* _Questions_:
1. Recopiez le passage de l'extrait sur le capitalisme chinois en commençant par « A travers la » et en allant jusqu'à « bureaucratie maoïste elle-même. », avec « alibi idéologique » à la place de « prétexte idéologique ».
2. D'après l'extrait sur le capitalisme chinois, quelle personne incarne la bourgeoisie bureaucratique comprador revenue au premier plan ?

* _Extrait du document_:
Bien entendu, il ne s’agit encore que d’une ébauche d’analyse qui nécessiterait d’être approfondie. A première vue, les catégories qui y jouent un rôles semblent assez similaires à celles qui découlent de l’analyse du capitalisme chinois développée dans https://tribunemlreypa.wordpress.com/2015/09/01/de-la-structuration-maoiste-de-la-bulle-chinoise/.
Le piège de la méthode comparative idéaliste serait alors de passer de « similaires » à « identiques » alors que le contexte de la formation de chacune d’elles est totalement différent, ainsi que leurs histoires respectives et de même pour l’histoire de leurs interactions et de leur rôle sur la scène internationale.


La principale différence réside dans le fait que la bourgeoisie « nationale » chinoise, sous ses différents avatars nationalistes et national-bureaucratiques, y a constamment joué le premier rôle, en contradiction avec les diverses factions comprador et bureaucratiques-comprador.


Alors que le destin de la Russie s’est réellement joué, pendant plusieurs décennies, entre bourgeoisie et prolétariat, même si une petite-bourgeoisie nationale-bureaucratique s’est assez vite reformée au sein de l’état prolétarien.


En Chine la classe ouvrière a concrètement cessé d’intervenir en tant que classe politiquement organisée dès la répression nationaliste réactionnaire de 1927.


A travers la rhétorique révisionniste maoïste elle n’a plus été qu’un prétexte idéologique pour manipuler les masses prolétariennes paysannes au profit de diverses factions de la bourgeoisie et de la petite-bourgeoisie nationale-bureaucratique.
Le bref sursaut de la nouvelle « Commune de Shanghai », pendant la « révolution culturelle », sera rapidement écrasé par la bureaucratie maoïste elle-même.


En Chine le prétendu « socialisme » n’est jamais resté qu’une formule rhétorique de propagande, comme en attestent diverses « lapsus » de Mao lui-même.
En 1975, lorsque est votée une constitution prétendument basée sur la « dictature du prolétariat », cela fait déjà plusieurs années que la Chine est profondément engagée dans une politique de collaboration de classe avec l’impérialisme US.


L’évènement notable de cette période n’en est pas moins la renaissance et le retour au premier plan d’une bourgeoisie bureaucratique comprador, personnifiée par Deng Xiaoping. En réalité cette faction n’était que très provisoirement passé en arrière plan pendant la « révolution culturelle », tout en ménageant son alliance avec la bureaucratie nationale-maoïste contre les autres factions.


Quoi qu’il en soit de ces luttes intestines, l’afflux de capitaux financiers en Chine a néanmoins permis, au bout de plusieurs décennies, la constitution d’une bourgeoisie monopoliste chinoise capable de former son propre pôle financier impérialiste et de se poser en challenger pour la domination mondiale.
Cela ne résulte pas essentiellement d’un choix politique de la part de la bourgeoisie bureaucratique chinoise mais simplement de la loi d’accumulation du capital.


Le monde n’a pas cessé d’être « bipolaire » entre alliance impérialiste US/occident/Chine et camp anti-impérialiste groupé autour de l’URSS pour devenir « capitaliste multipolaire ».

* _Données répertoriées_:
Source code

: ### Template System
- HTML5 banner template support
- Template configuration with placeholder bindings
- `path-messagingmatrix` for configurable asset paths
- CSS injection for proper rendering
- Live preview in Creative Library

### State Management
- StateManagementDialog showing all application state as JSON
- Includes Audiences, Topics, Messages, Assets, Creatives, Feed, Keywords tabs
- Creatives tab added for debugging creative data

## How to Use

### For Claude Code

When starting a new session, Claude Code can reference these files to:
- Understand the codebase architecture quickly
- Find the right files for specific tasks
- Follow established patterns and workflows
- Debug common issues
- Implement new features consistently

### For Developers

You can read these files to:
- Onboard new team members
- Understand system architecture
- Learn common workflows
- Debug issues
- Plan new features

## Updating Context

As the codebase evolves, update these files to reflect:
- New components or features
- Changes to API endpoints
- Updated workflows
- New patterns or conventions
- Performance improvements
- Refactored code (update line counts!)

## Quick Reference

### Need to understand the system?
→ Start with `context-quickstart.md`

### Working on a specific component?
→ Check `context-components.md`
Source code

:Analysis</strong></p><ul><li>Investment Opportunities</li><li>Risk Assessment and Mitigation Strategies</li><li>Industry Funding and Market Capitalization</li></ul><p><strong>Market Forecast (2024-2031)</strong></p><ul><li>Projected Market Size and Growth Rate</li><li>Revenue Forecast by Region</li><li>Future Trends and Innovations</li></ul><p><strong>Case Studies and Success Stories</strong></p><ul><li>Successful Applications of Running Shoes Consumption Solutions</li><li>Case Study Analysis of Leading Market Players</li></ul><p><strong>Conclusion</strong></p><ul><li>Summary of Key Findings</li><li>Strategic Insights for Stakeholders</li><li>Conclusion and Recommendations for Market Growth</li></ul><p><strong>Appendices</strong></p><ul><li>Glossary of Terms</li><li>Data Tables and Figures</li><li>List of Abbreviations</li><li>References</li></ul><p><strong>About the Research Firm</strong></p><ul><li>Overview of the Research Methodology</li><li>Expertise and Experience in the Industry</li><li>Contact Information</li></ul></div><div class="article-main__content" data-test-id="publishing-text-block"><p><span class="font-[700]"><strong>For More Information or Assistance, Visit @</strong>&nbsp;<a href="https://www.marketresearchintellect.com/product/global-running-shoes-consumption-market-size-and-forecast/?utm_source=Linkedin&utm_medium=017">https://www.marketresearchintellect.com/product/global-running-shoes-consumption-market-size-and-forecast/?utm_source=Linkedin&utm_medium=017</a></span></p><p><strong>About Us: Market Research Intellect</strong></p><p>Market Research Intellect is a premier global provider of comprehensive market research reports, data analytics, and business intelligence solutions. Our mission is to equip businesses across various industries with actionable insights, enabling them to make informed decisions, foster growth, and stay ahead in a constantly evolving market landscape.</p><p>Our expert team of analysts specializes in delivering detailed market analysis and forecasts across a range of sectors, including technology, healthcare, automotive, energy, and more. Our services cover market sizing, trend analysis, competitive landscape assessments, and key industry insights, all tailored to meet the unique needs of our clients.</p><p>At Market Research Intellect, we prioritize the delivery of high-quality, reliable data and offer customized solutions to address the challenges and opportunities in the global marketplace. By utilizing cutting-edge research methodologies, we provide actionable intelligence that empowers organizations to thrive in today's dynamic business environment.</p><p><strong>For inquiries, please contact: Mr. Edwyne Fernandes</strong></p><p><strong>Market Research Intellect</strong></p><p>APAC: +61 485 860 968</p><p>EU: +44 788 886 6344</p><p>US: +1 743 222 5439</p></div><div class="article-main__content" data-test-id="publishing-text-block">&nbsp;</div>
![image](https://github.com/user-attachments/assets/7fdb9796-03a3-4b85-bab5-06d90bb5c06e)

* _Résultats dans l'ordre_:
1.
A travers la rhétorique révisionniste maoïste elle n’a plus été qu’un alibi idéologique pour manipuler les masses prolétariennes paysannes au profit de diverses factions de la bourgeoisie et de la petite-bourgeoisie nationale-bureaucratique.
Le bref sursaut de la nouvelle « Commune de Shanghai », pendant la « révolution culturelle », sera rapidement écrasé par la bureaucratie maoïste elle-même.

2. Deng Xiaoping.